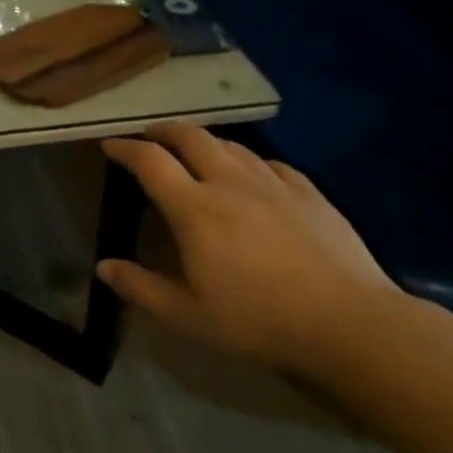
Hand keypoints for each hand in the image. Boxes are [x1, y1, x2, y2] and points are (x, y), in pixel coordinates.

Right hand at [98, 124, 403, 369]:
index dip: (125, 148)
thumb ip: (141, 288)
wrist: (348, 322)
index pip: (150, 161)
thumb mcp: (187, 316)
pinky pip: (270, 163)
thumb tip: (103, 266)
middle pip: (191, 137)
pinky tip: (252, 174)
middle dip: (165, 130)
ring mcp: (273, 184)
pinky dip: (249, 161)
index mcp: (194, 209)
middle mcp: (229, 183)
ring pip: (231, 145)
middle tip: (151, 136)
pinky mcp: (309, 193)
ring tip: (196, 151)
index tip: (110, 144)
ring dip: (205, 141)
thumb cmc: (258, 320)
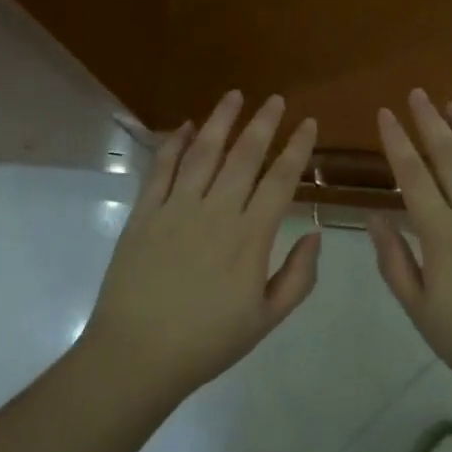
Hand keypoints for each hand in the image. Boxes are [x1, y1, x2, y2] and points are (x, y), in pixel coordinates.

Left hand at [83, 91, 320, 404]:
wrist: (136, 356)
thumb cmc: (207, 342)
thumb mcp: (266, 319)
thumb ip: (298, 277)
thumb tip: (315, 234)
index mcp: (250, 236)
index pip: (281, 179)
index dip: (297, 148)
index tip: (308, 123)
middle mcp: (216, 211)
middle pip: (245, 156)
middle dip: (263, 123)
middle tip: (276, 99)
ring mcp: (176, 208)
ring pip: (204, 152)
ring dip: (221, 121)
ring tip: (234, 96)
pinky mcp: (145, 213)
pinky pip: (162, 169)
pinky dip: (175, 144)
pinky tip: (186, 126)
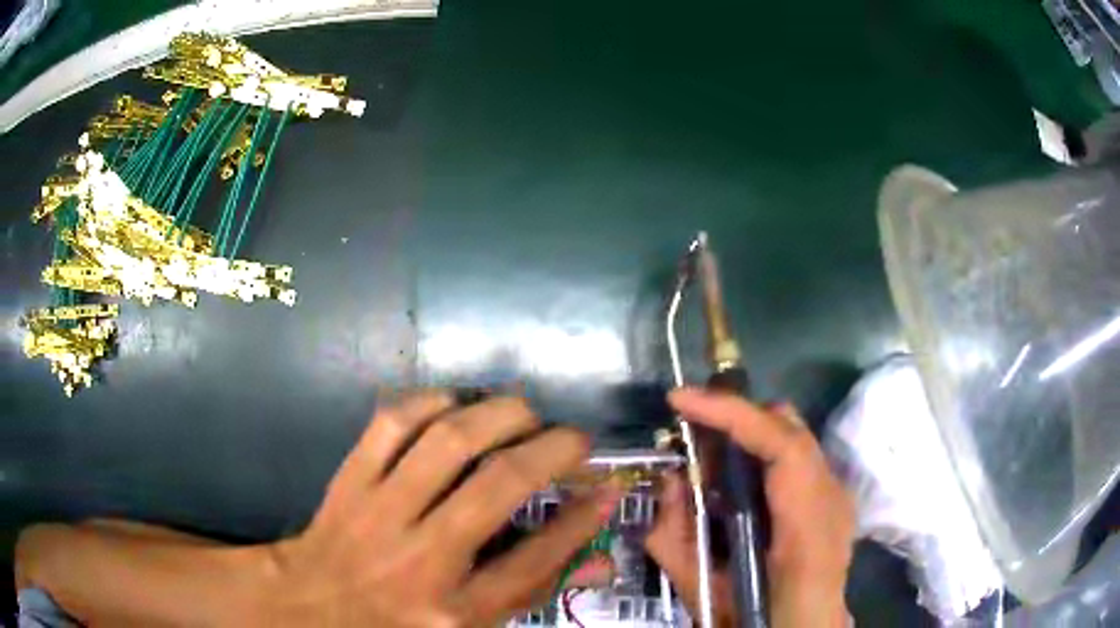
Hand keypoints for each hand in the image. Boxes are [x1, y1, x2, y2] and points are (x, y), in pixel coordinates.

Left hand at [255, 392, 621, 626]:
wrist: (311, 606)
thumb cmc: (399, 624)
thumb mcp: (472, 626)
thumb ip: (534, 591)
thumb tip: (600, 561)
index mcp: (457, 610)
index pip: (535, 559)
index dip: (581, 518)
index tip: (606, 488)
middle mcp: (423, 559)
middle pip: (499, 486)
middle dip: (552, 449)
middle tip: (575, 439)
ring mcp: (380, 514)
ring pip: (447, 442)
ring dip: (500, 415)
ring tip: (527, 414)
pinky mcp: (350, 480)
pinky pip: (392, 424)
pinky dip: (432, 402)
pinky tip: (457, 405)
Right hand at [645, 388, 854, 627]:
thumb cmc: (759, 619)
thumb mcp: (704, 591)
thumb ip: (677, 539)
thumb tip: (669, 482)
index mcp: (808, 526)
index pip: (783, 445)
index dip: (732, 413)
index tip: (680, 400)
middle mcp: (832, 498)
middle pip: (789, 426)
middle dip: (736, 417)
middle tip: (690, 430)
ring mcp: (837, 495)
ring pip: (791, 437)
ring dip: (747, 436)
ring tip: (707, 456)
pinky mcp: (833, 499)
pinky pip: (795, 460)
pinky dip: (761, 457)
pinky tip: (736, 483)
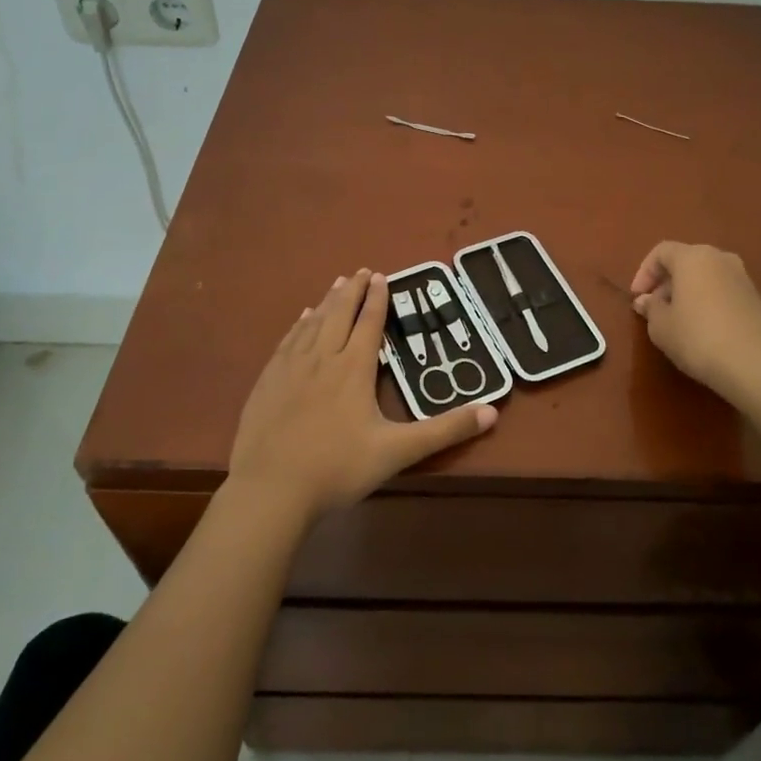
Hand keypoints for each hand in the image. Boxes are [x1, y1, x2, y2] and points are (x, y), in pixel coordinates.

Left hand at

**********

- DESCRIPTION OF THE TASK:
Above are the records; copy them exactly without the pictures.

- RESPONSE TO THIS EXERCISE:
Hand keypoints for each hand in the image. Boxes are [x1, y1, x2, y2] and points are (x, y), in pixel coordinates.

Right hand at [98, 124, 403, 369]:
index dip: (125, 148)
thumb ip: (141, 288)
wrist: (348, 322)
index pip: (150, 161)
thumb mcp: (187, 316)
pinky pip: (270, 163)
thumb tip: (103, 266)
middle pip: (191, 137)
pinky tip: (252, 174)
middle dip: (165, 130)
ring mcp: (273, 184)
pinky dip: (249, 161)
index mcp: (194, 209)
middle mcp: (229, 183)
ring pip: (231, 145)
middle tip: (151, 136)
pinky mcp: (309, 193)
ring tip: (196, 151)
index tip: (110, 144)
ring dip: (205, 141)
thumb cmc: (258, 320)
Hand keypoints for each hand in the image. Boxes are [x1, y1, x2, y2] and points are (x, y), in pixel coordinates.

Left hand at [83, 91, 320, 404]:
wrist: (136, 356)
thumb cmc: (207, 342)
thumb mcp: (266, 319)
thumb ip: (298, 277)
thumb tip: (315, 234)
index mcp: (250, 236)
index pip: (281, 179)
index dip: (297, 148)
index tip: (308, 123)
middle mcp: (216, 211)
middle pip: (245, 156)
middle dip: (263, 123)
middle tip: (276, 99)
ring mcp: (176, 208)
ring pip: (204, 152)
ring dip: (221, 121)
ring tip: (234, 96)
pinky mcp: (145, 213)
pinky pip: (162, 169)
pinky dip: (175, 144)
pinky tip: (186, 126)
Hand keypoints for each hand in the image. Boxes are [x1, y1, x2, y2] and points are (x, y), in pixel coordinates.

Left hand at [255, 392, 621, 626]:
wrist: (311, 606)
thumb cmc: (399, 624)
thumb mcp: (472, 626)
thumb ip: (534, 591)
thumb tip: (600, 561)
index mcp: (457, 610)
index pip: (535, 559)
index dip: (581, 518)
index tip: (606, 488)
middle mcp: (423, 559)
middle pip: (499, 486)
middle dip: (552, 449)
middle tip: (575, 439)
ring mcp: (380, 514)
ring pip: (447, 442)
ring dip: (500, 415)
ring tip: (527, 414)
pinky mcp: (350, 480)
pinky pip: (392, 424)
pinky dip: (432, 402)
pinky tip: (457, 405)
Right hand at [645, 388, 854, 627]:
thumb cmc: (759, 619)
thumb mcp: (704, 591)
thumb ip: (677, 539)
thumb tip: (669, 482)
index mcp: (808, 526)
index pip: (783, 445)
index dip: (732, 413)
index tip: (680, 400)
middle mcp: (832, 498)
middle pip: (789, 426)
middle dip: (736, 417)
middle tip: (690, 430)
ring mcp: (837, 495)
ring pip: (791, 437)
ring dip: (747, 436)
ring tip: (707, 456)
pinky mcp: (833, 499)
pinky pip: (795, 460)
pinky dip: (761, 457)
pinky tip: (736, 483)
Hand keypoints for each hand in the image. Boxes are [x1, y1, x2, y2] and points are (x, y), in pixel coordinates.

Left hand at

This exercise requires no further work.